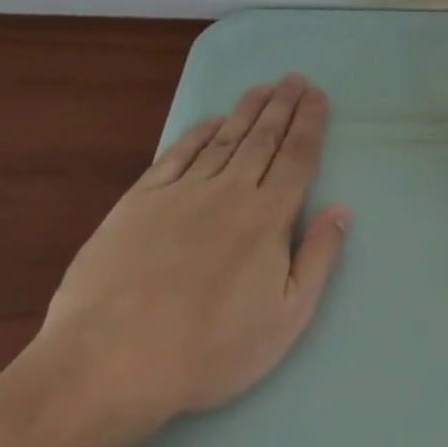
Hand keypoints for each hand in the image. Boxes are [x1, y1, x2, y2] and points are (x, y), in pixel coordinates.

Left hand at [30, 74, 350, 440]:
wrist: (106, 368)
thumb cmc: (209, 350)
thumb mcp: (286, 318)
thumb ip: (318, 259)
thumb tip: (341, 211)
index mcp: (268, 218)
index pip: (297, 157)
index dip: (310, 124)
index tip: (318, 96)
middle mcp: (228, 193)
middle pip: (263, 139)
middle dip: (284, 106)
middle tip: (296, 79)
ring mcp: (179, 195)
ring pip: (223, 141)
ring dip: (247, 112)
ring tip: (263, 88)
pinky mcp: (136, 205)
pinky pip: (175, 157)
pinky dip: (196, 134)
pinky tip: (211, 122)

········

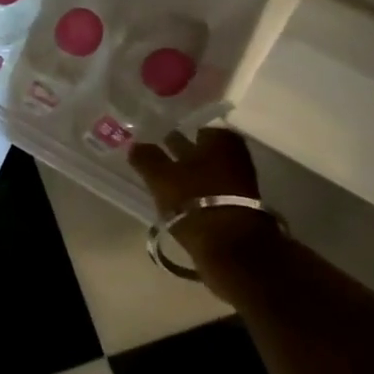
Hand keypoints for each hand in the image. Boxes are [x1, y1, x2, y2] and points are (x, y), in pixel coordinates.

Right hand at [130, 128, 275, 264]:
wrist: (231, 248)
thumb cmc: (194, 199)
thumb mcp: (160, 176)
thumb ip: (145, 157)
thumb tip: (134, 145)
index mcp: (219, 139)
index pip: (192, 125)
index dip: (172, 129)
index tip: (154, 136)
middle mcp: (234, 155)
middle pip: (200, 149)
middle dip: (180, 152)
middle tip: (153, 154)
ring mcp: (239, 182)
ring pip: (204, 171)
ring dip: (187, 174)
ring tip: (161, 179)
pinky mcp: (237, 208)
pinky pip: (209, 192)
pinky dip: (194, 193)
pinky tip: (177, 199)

········

Work order>
Extract all lines of the records above that include "ring".

Answer to the problem>
ring mcp: (179, 195)
ring pip: (223, 141)
ring dip: (247, 112)
ring tip: (263, 88)
ring mcp: (239, 182)
ring pip: (204, 171)
ring dip: (187, 174)
ring tip: (161, 179)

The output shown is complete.